Die Parasitenerkrankung, hervorgerufen durch Fadenwürmer (Filarien), kommt in weiten Teilen Südamerikas und Afrikas vor. Tagaktive Kriebelmücken, welch bereits Infizierte stechen, nehmen aus dem Blut die Larven der Würmer auf. Durch die Stechmücken wird die Krankheit von Mensch zu Mensch übertragen. Die Larven (Mikrofilarien) reifen im Körper, vor allem in der Haut, heran. Dann werden im Rahmen des Fortpflanzungszyklus wieder Mikrofilarien freigesetzt. Etwa zehn Prozent der Patienten erblinden durch Larven, die in die Hornhaut einwandern. Um die Krankheit unter Kontrolle zu bringen, muss man die Übertragung unterbrechen. Das kann durch eine Ivermectin-Behandlung erfolgen. Gibt es in einem Land drei Jahre keine neu auftauchenden Fälle, bestätigt die Weltgesundheitsorganisation (WHO) den Sieg über die Krankheit.

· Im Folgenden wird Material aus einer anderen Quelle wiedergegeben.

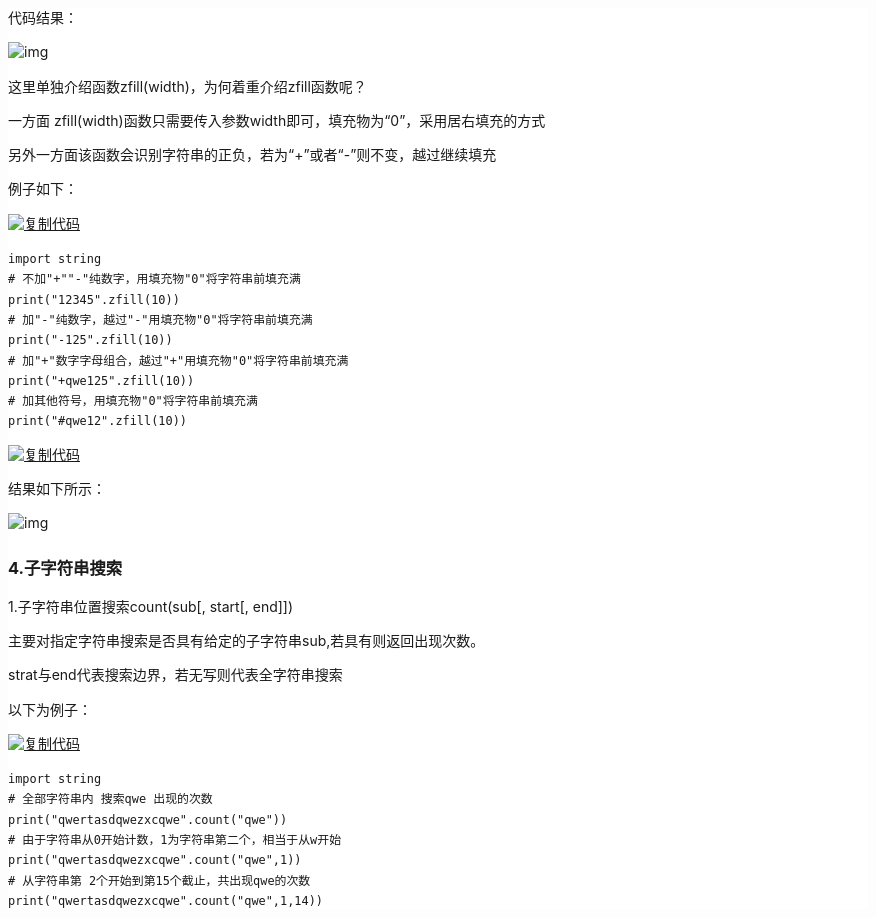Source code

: 
代码结果：

![img](https://img2018.cnblogs.com/blog/1785234/201910/1785234-20191012145926000-769035792.png)

 

这里单独介绍函数zfill(width)，为何着重介绍zfill函数呢？

一方面 zfill(width)函数只需要传入参数width即可，填充物为“0”，采用居右填充的方式

另外一方面该函数会识别字符串的正负，若为“+”或者“-”则不变，越过继续填充

例子如下：

[![复制代码](https://common.cnblogs.com/images/copycode.gif)](javascript:void(0);)

```
import string 
# 不加"+""-"纯数字，用填充物"0"将字符串前填充满
print("12345".zfill(10))
# 加"-"纯数字，越过"-"用填充物"0"将字符串前填充满
print("-125".zfill(10))
# 加"+"数字字母组合，越过"+"用填充物"0"将字符串前填充满
print("+qwe125".zfill(10))
# 加其他符号，用填充物"0"将字符串前填充满
print("#qwe12".zfill(10))
```

[![复制代码](https://common.cnblogs.com/images/copycode.gif)](javascript:void(0);)

 

结果如下所示：

![img](https://img2018.cnblogs.com/blog/1785234/201910/1785234-20191012151016610-2027998072.png)

 

###  4.子字符串搜索

1.子字符串位置搜索count(sub[, start[, end]])

主要对指定字符串搜索是否具有给定的子字符串sub,若具有则返回出现次数。

strat与end代表搜索边界，若无写则代表全字符串搜索

以下为例子：

[![复制代码](https://common.cnblogs.com/images/copycode.gif)](javascript:void(0);)

```
import string 
# 全部字符串内 搜索qwe 出现的次数
print("qwertasdqwezxcqwe".count("qwe"))
# 由于字符串从0开始计数，1为字符串第二个，相当于从w开始
print("qwertasdqwezxcqwe".count("qwe",1))
# 从字符串第 2个开始到第15个截止，共出现qwe的次数
print("qwertasdqwezxcqwe".count("qwe",1,14))
```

In einzelnen Weltregionen ist man damit schon recht weit. Der Ophthalmologe berichtete: „In Lateinamerika geht es noch um das Amazonasgebiet zwischen Brasilien und Venezuela. Und in Afrika wollen wir die Krankheit bis 2020 in zwölf Staaten mit einer Bevölkerung von 60 Millionen Menschen beseitigt haben.“ In fünf Ländern mit unsicheren politischen Verhältnissen und 35 Millionen Einwohnern wird das wohl etwas länger dauern.“

Die Vorgeschichte dazu: In den 1970er-Jahren sammelte der japanische Mikrobiologe Satoshi Omura Bodenproben, um Streptomyces-Bodenbakterien zur Herstellung neuer Antibiotika etc. zu identifizieren. William C. Campbell, Jahrzehnte lang Forscher beim US-Pharmakonzern Merck, Sharp und Dohme (MSD), konnte vielversprechende Kulturen aufkaufen. Man entdeckte schließlich eine Leitsubstanz und wandelte sie zu Ivermectin ab, das für den Einsatz beim Menschen gegen die Parasiteninfektionen geeignet war. Campbell empfahl, die Substanz zur Bekämpfung der Onchozerkose (Flussblindheit) einzusetzen. Beide Forscher werden neben einer chinesischen Malariaforscherin mit dem Medizinnobelpreis 2015 ausgezeichnet.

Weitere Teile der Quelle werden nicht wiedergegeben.